Data records:
○ ○ ○ ○

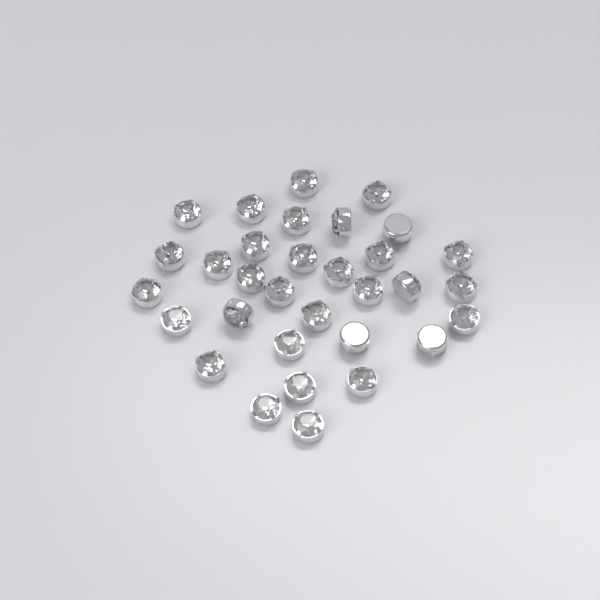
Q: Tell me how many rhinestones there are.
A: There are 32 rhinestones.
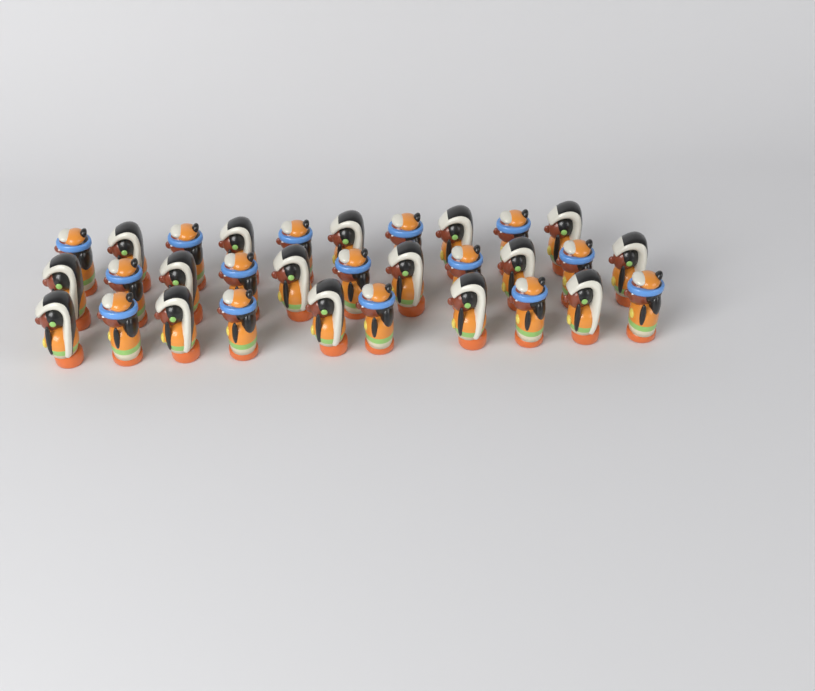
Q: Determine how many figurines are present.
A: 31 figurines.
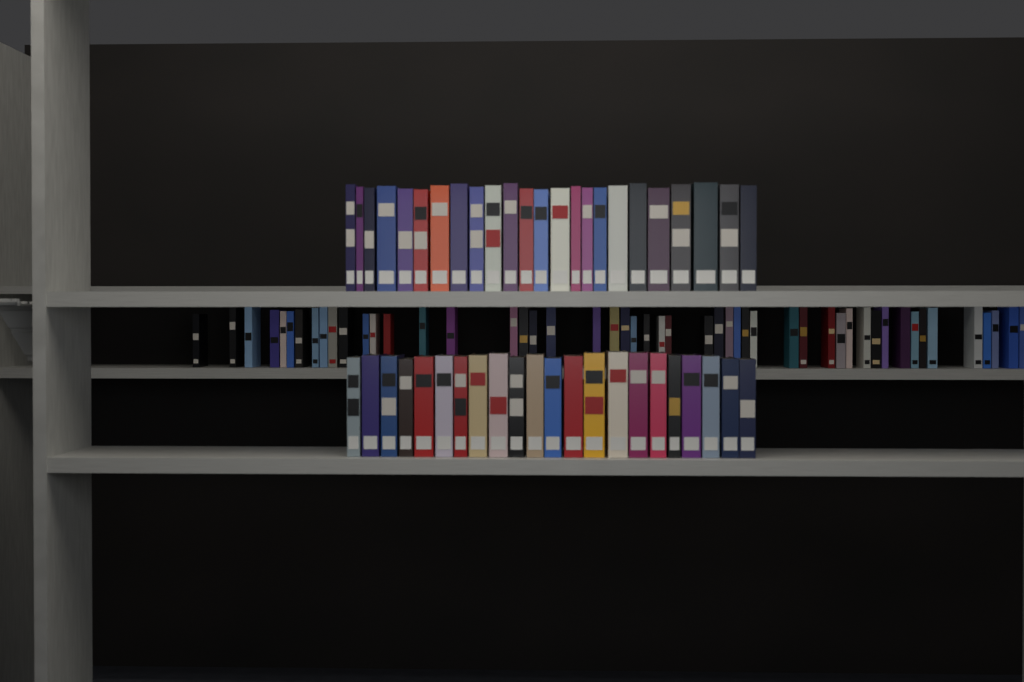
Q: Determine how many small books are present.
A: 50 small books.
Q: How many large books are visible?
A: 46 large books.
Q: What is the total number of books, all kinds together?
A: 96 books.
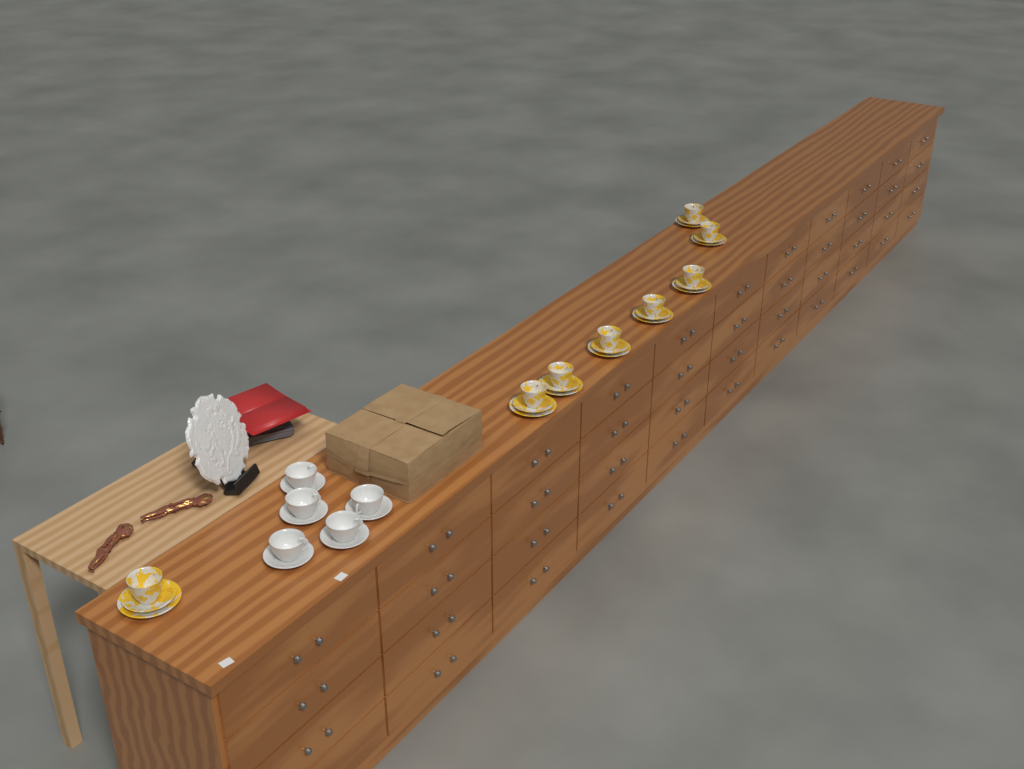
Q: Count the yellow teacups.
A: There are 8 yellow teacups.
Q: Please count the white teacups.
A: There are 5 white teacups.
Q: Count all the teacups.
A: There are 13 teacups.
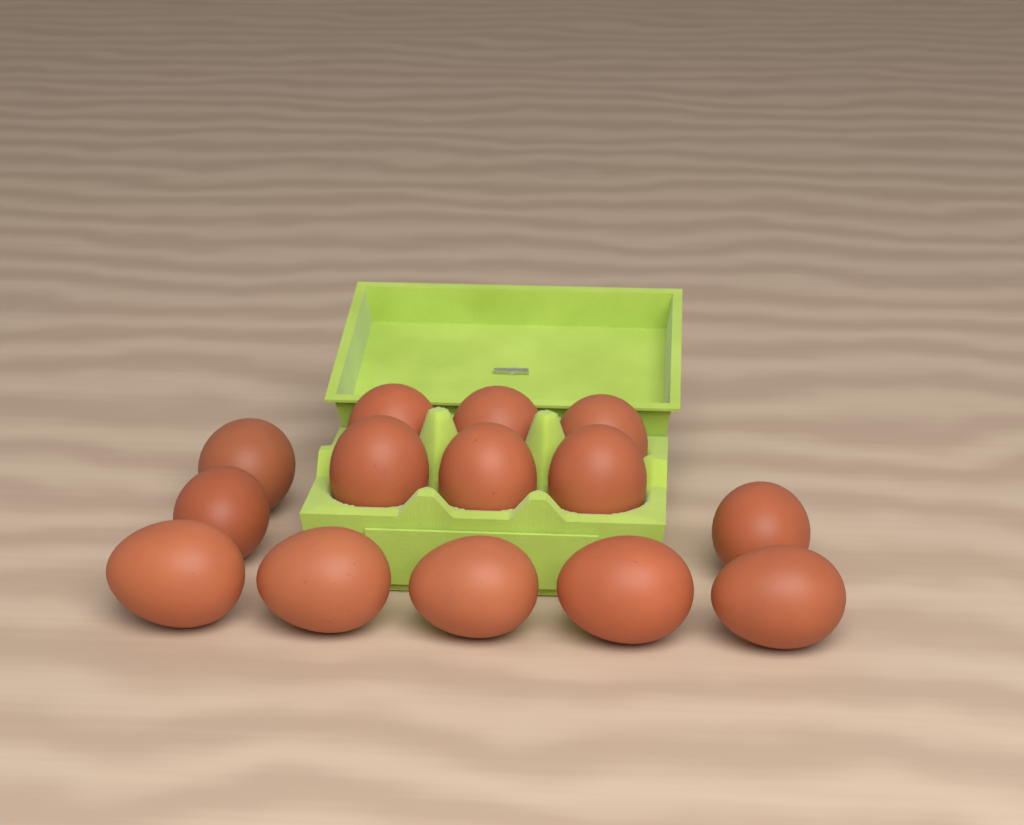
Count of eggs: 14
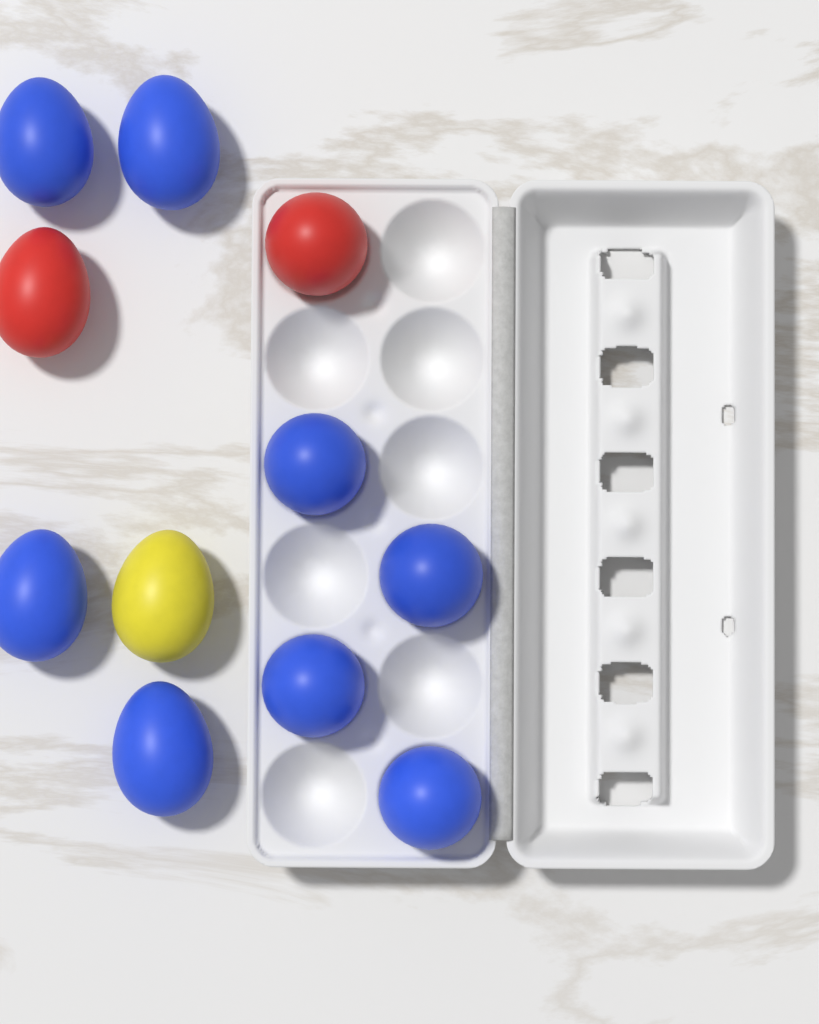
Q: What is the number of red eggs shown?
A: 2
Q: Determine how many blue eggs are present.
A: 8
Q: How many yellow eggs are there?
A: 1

○ ○ ○ ○

Required work: Reproduce word for word the stretch of the records from the start through the line containing "A: 46 large books.", with both ends included. Leave the pictures out.

Exercise solution:
Q: Tell me how many rhinestones there are.
A: There are 32 rhinestones.
Q: Determine how many figurines are present.
A: 31 figurines.
Q: Determine how many small books are present.
A: 50 small books.
Q: How many large books are visible?
A: 46 large books.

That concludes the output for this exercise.